[Source text]:
========
DNase I Footprinting
DNase I footprinting of the rat AR promoter was performed
according to the procedure described previously (47). Briefly, the 3'
end-radiolabeled DNA fragment was generated by PCR using
32P-radiolabeled antisense primer (-280/-300) and
unlabeled sense primer (-665/-645). The radiolabeled probe (50,000
cpm, 10 fmol) was incubated with 50 µg of nuclear extract in a 50
µl reaction mixture at 10 mM HEPES, pH 7.6, 60
mM KCl, 5% (vol/vol) glycerol, 0.5 mM DTT, 0.5
mM EDTA, and 2 µg of poly(dI-dC) double-stranded DNA.
After preincubation of the reaction mixture (10 min, room temperature)
without the DNA probe, the labeled DNA was added and incubation
continued on ice for 30 min. The reaction mixture was then brought to 1
mM CaCl2 and MgCl2 and incubated at
room temperature for 1 min, and then the protein-bound DNA was digested
with 0.020.1 µg of DNase I (30 sec to 2 min, room temperature)
under standard buffer conditions (47). For incubations with BSA,
10-fold less DNase I was used. Digested DNA fragments were extracted
with phenol-chloroform (1:1), resolved on an 8% sequencing gel, and
visualized by autoradiography.
========
(Records from a collection)
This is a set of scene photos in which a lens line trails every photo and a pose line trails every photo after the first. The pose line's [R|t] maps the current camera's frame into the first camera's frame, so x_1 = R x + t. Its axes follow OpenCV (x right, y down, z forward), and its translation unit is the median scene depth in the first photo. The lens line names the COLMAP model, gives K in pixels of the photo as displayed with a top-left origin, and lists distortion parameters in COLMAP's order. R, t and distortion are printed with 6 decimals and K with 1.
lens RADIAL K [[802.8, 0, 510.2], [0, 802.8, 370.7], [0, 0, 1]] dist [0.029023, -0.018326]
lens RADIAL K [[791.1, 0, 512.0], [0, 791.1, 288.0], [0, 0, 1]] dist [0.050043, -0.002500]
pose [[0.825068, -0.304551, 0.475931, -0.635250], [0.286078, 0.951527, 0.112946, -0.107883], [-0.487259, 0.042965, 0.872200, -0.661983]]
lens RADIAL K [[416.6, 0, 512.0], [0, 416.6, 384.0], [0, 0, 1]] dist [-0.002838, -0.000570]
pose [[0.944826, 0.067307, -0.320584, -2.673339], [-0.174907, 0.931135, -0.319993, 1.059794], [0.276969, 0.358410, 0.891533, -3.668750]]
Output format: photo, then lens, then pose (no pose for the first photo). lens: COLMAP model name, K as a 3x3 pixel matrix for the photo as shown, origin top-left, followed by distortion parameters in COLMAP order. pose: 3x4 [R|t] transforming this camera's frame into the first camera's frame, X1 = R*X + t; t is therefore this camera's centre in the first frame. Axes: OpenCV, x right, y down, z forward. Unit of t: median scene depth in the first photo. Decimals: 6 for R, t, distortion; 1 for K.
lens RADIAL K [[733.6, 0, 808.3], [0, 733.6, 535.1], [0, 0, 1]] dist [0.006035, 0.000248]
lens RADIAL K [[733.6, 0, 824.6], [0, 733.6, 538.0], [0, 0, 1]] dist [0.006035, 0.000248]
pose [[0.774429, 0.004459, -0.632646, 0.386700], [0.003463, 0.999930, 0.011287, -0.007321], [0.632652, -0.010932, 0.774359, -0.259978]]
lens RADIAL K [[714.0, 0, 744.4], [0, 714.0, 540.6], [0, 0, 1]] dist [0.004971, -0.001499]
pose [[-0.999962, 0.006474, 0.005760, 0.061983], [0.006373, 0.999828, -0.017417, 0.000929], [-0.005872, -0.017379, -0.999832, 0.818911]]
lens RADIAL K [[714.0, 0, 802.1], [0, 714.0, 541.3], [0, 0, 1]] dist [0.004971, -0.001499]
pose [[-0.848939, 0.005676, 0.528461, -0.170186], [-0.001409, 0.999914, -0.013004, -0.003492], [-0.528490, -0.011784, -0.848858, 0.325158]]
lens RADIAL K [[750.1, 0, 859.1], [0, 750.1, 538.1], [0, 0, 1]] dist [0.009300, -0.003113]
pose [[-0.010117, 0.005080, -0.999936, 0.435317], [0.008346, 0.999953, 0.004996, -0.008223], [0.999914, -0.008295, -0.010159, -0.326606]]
========
[Exercise]:
Answer these questions from the DNase I footprinting text:
1. How much nuclear extract was incubated with the radiolabeled probe?
2. After the labeled DNA was added, how long did incubation continue on ice?
3. On what percentage sequencing gel were the digested DNA fragments resolved?

[Solution]:
1. 50 µg
2. 30 min
3. 8%